![]() John D. McHugh/AFP/Getty Images The Bible is fairly ambiguous about when Jesus was born. |
Because the Bible offers no date for Jesus' birth, the placement of the nativity is up for debate. However, the presence of shepherds "keeping watch over their flock by night" [Luke, 2:8] suggests the birth may have actually occurred in the spring during lambing--the only time of year shepherds watched their flocks both day and night. During the centuries immediately following Jesus' life, Church leaders made no effort to correctly date the nativity. They focused on deaths and feast days, dismissing births as secondary.
But by the early fourth century, Church leaders decided they needed a Christian alternative to rival popular solstice celebrations. They chose December 25th as the date of Christ's birth and held the first recorded Feast of the Nativity in Rome in A.D. 336. Whether they did so intentionally or not, Church leaders directly challenged a fellow up-start religion by placing the nativity on December 25th. The Cult of Mithras celebrated the birth of their infant god of light on the very same day.

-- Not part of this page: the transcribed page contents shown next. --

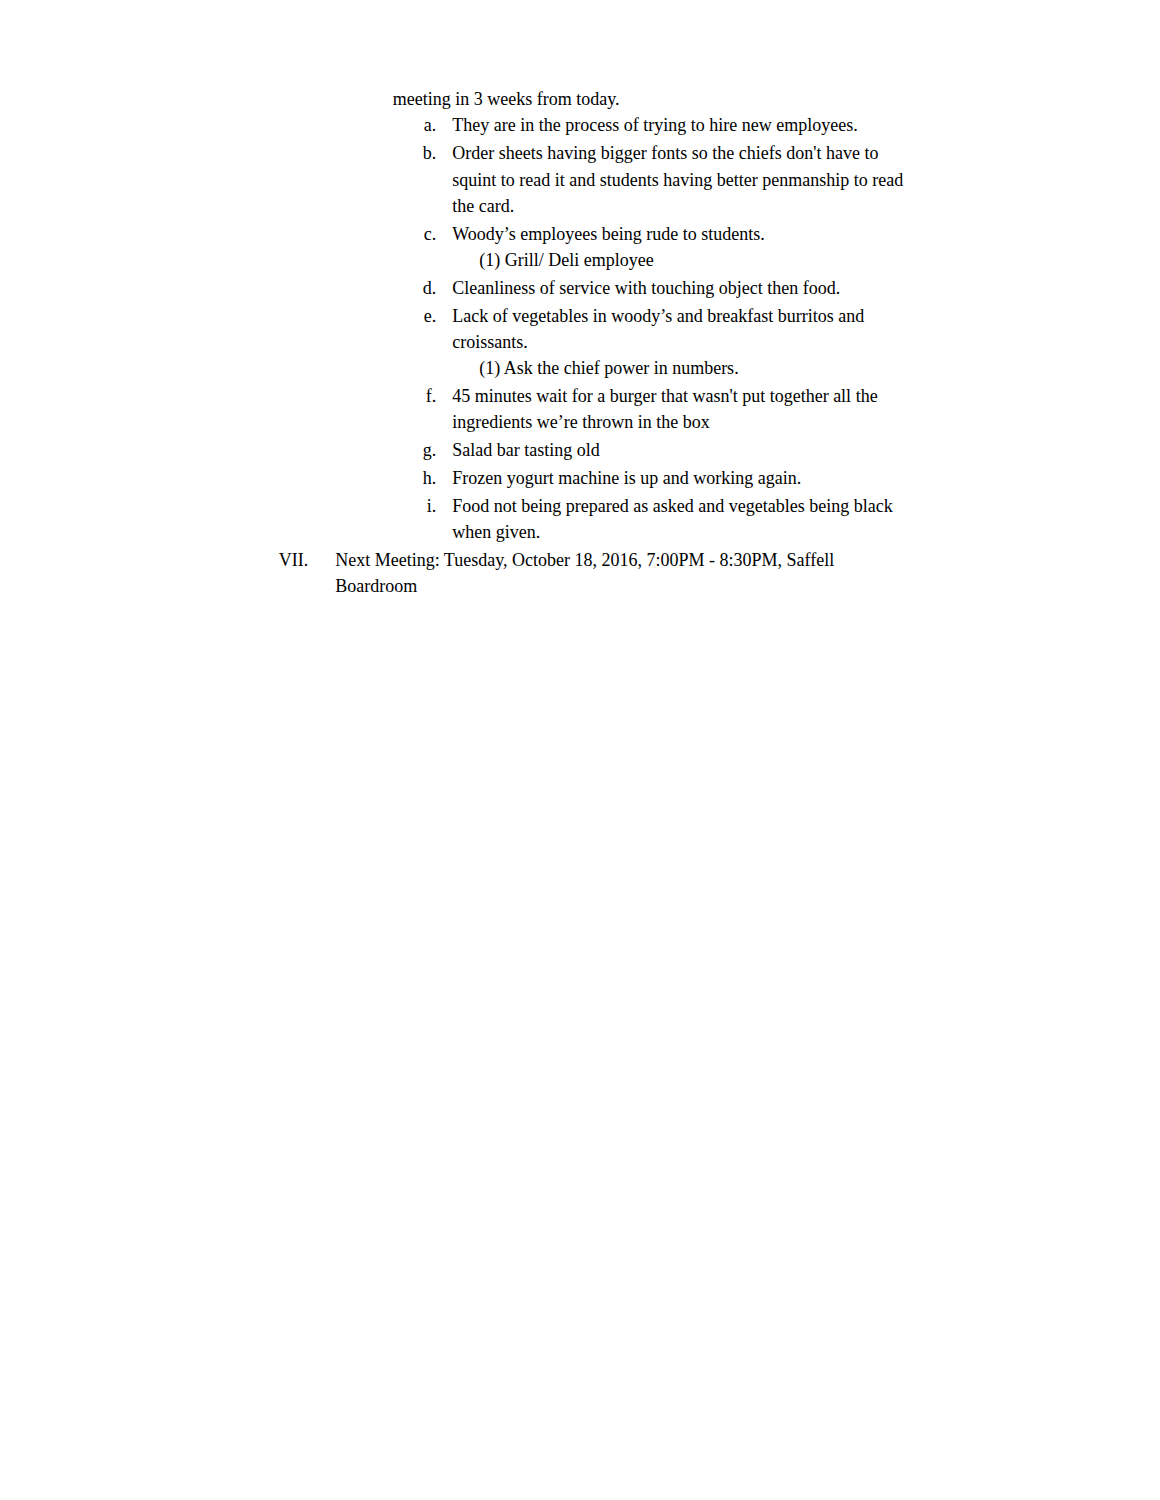meeting in 3 weeks from today.
They are in the process of trying to hire new employees.
Order sheets having bigger fonts so the chiefs don't have to squint to read it and students having better penmanship to read the card.
Woody’s employees being rude to students.
Grill/ Deli employee
Cleanliness of service with touching object then food.
Lack of vegetables in woody’s and breakfast burritos and croissants.
Ask the chief power in numbers.
45 minutes wait for a burger that wasn't put together all the ingredients we’re thrown in the box
Salad bar tasting old
Frozen yogurt machine is up and working again.
Food not being prepared as asked and vegetables being black when given.
VII.
Next Meeting: Tuesday, October 18, 2016, 7:00PM - 8:30PM, Saffell Boardroom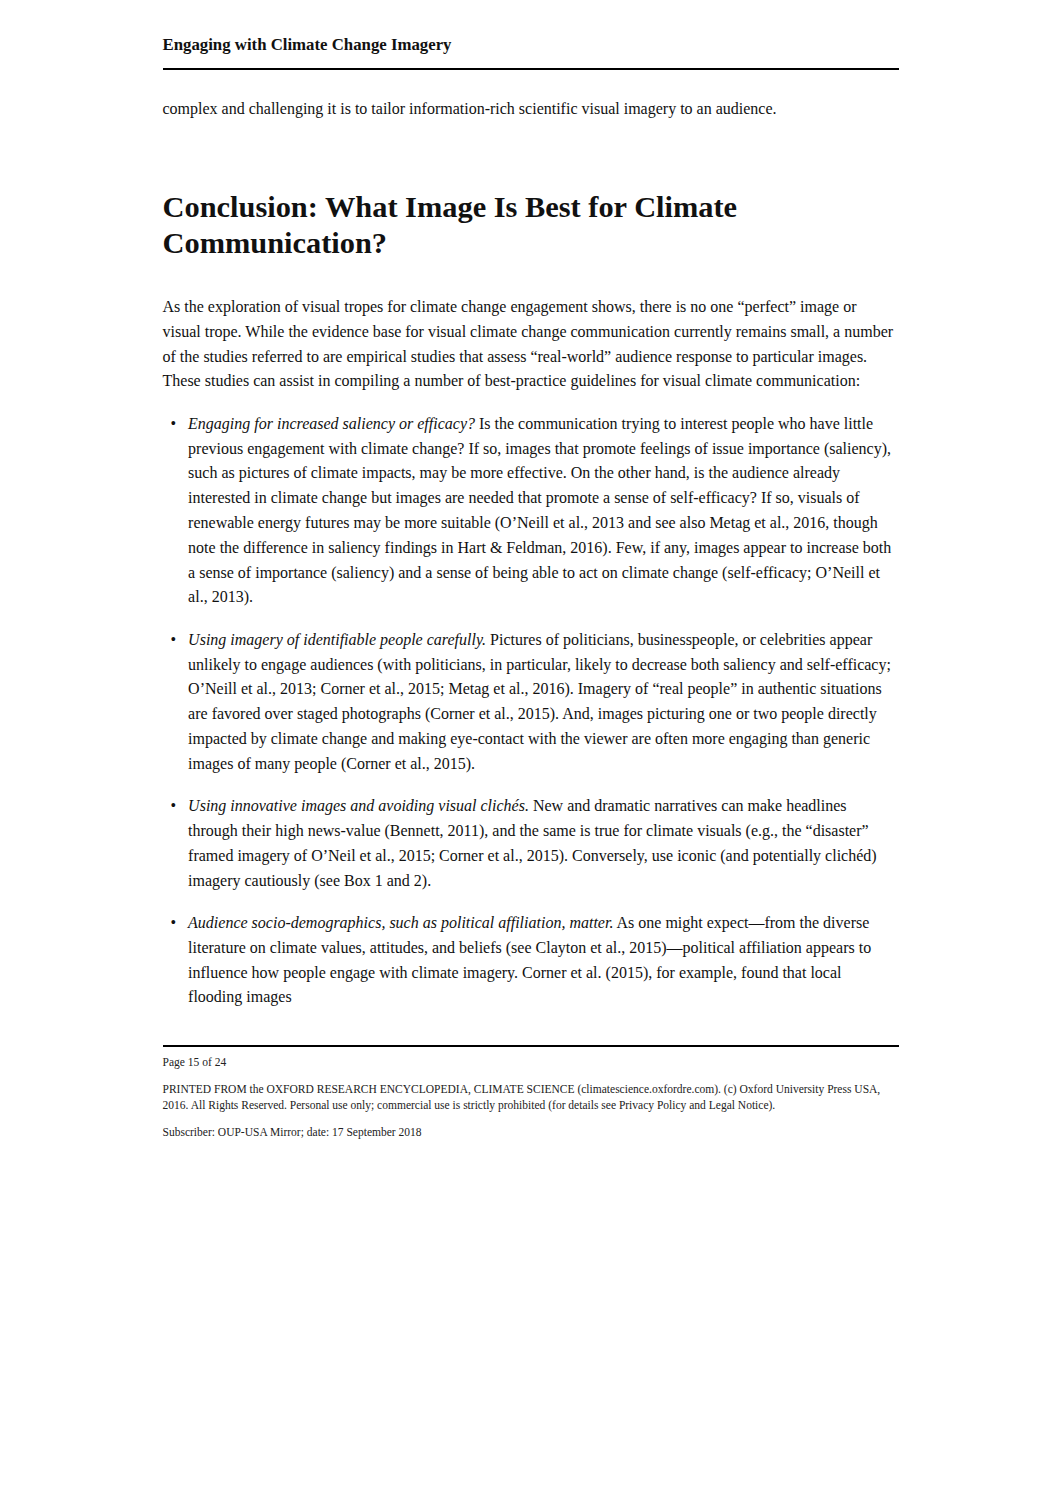Engaging with Climate Change Imagery
complex and challenging it is to tailor information-rich scientific visual imagery to an audience.
Conclusion: What Image Is Best for Climate Communication?
As the exploration of visual tropes for climate change engagement shows, there is no one “perfect” image or visual trope. While the evidence base for visual climate change communication currently remains small, a number of the studies referred to are empirical studies that assess “real-world” audience response to particular images. These studies can assist in compiling a number of best-practice guidelines for visual climate communication:
Engaging for increased saliency or efficacy? Is the communication trying to interest people who have little previous engagement with climate change? If so, images that promote feelings of issue importance (saliency), such as pictures of climate impacts, may be more effective. On the other hand, is the audience already interested in climate change but images are needed that promote a sense of self-efficacy? If so, visuals of renewable energy futures may be more suitable (O’Neill et al., 2013 and see also Metag et al., 2016, though note the difference in saliency findings in Hart & Feldman, 2016). Few, if any, images appear to increase both a sense of importance (saliency) and a sense of being able to act on climate change (self-efficacy; O’Neill et al., 2013).
Using imagery of identifiable people carefully. Pictures of politicians, businesspeople, or celebrities appear unlikely to engage audiences (with politicians, in particular, likely to decrease both saliency and self-efficacy; O’Neill et al., 2013; Corner et al., 2015; Metag et al., 2016). Imagery of “real people” in authentic situations are favored over staged photographs (Corner et al., 2015). And, images picturing one or two people directly impacted by climate change and making eye-contact with the viewer are often more engaging than generic images of many people (Corner et al., 2015).
Using innovative images and avoiding visual clichés. New and dramatic narratives can make headlines through their high news-value (Bennett, 2011), and the same is true for climate visuals (e.g., the “disaster” framed imagery of O’Neil et al., 2015; Corner et al., 2015). Conversely, use iconic (and potentially clichéd) imagery cautiously (see Box 1 and 2).
Audience socio-demographics, such as political affiliation, matter. As one might expect—from the diverse literature on climate values, attitudes, and beliefs (see Clayton et al., 2015)—political affiliation appears to influence how people engage with climate imagery. Corner et al. (2015), for example, found that local flooding images
Page 15 of 24
PRINTED FROM the OXFORD RESEARCH ENCYCLOPEDIA, CLIMATE SCIENCE (climatescience.oxfordre.com). (c) Oxford University Press USA, 2016. All Rights Reserved. Personal use only; commercial use is strictly prohibited (for details see Privacy Policy and Legal Notice).
Subscriber: OUP-USA Mirror; date: 17 September 2018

Church leaders may have also had theological reasons for choosing the date of Dec. 25th. The Christian historian Sextus Julius Africanus had identified the 25th as Christ's nativity more than a hundred years earlier. Chronographers reckoned that the world was created on the spring equinox and four days later, on March 25th, light was created. Since the existence of Jesus signaled a beginning of a new era, or new creation, the Biblical chronographers assumed Jesus' conception would have also fallen on March 25th placing his birth in December, nine months later.